### TASK BRIEF
Exclude the pictures and reproduce the remaining data exactly as written.

### COLLECTED MATERIAL

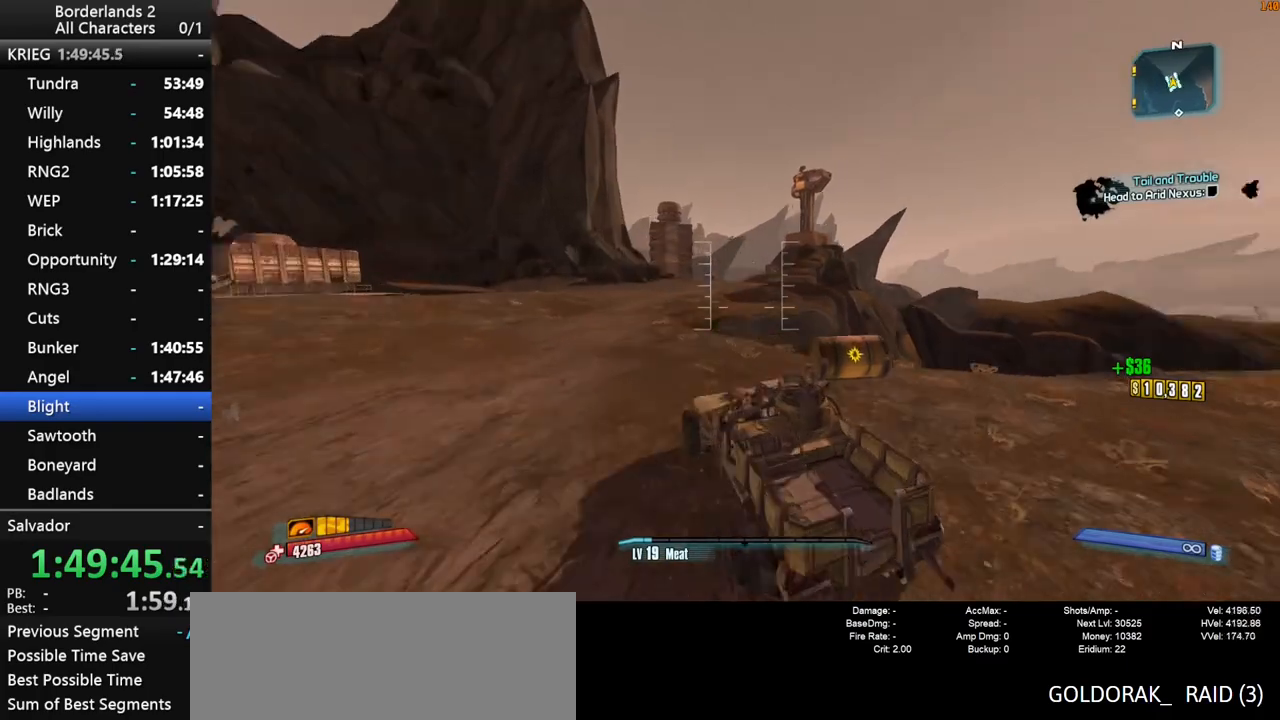
{"keys": ["w"], "mouse": [], "mouse_move": "left", "events": []}
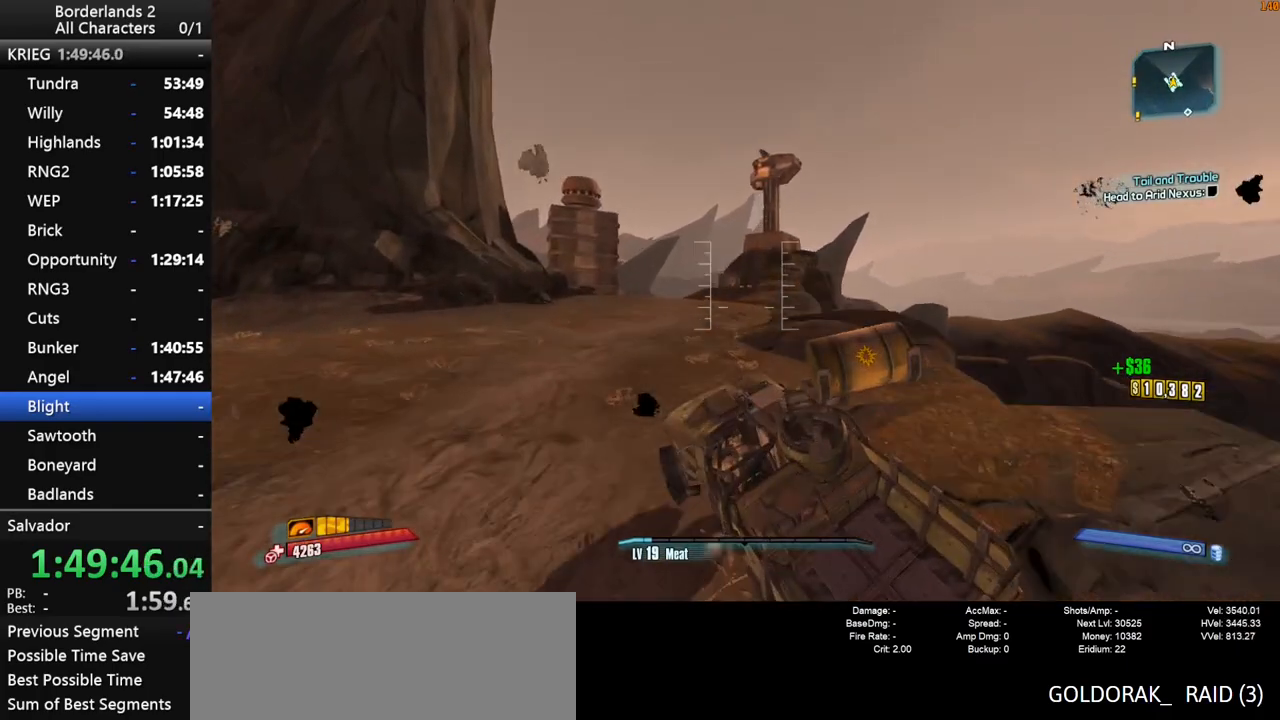
{"keys": ["w"], "mouse": [], "mouse_move": "right", "events": []}
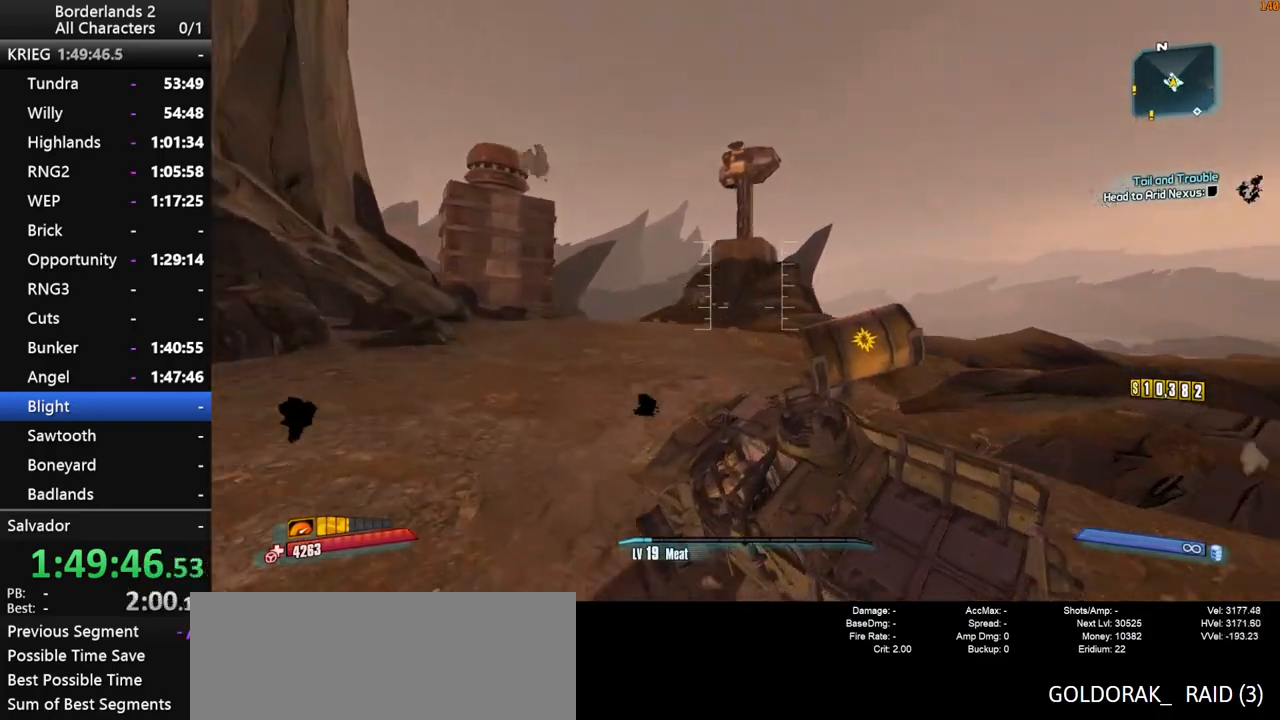
{"keys": ["w"], "mouse": [], "mouse_move": "left", "events": []}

### SOLUTION FOR THIS EXERCISE
{"keys": ["w"], "mouse": [], "mouse_move": "left", "events": []}
{"keys": ["w"], "mouse": [], "mouse_move": "right", "events": []}
{"keys": ["w"], "mouse": [], "mouse_move": "left", "events": []}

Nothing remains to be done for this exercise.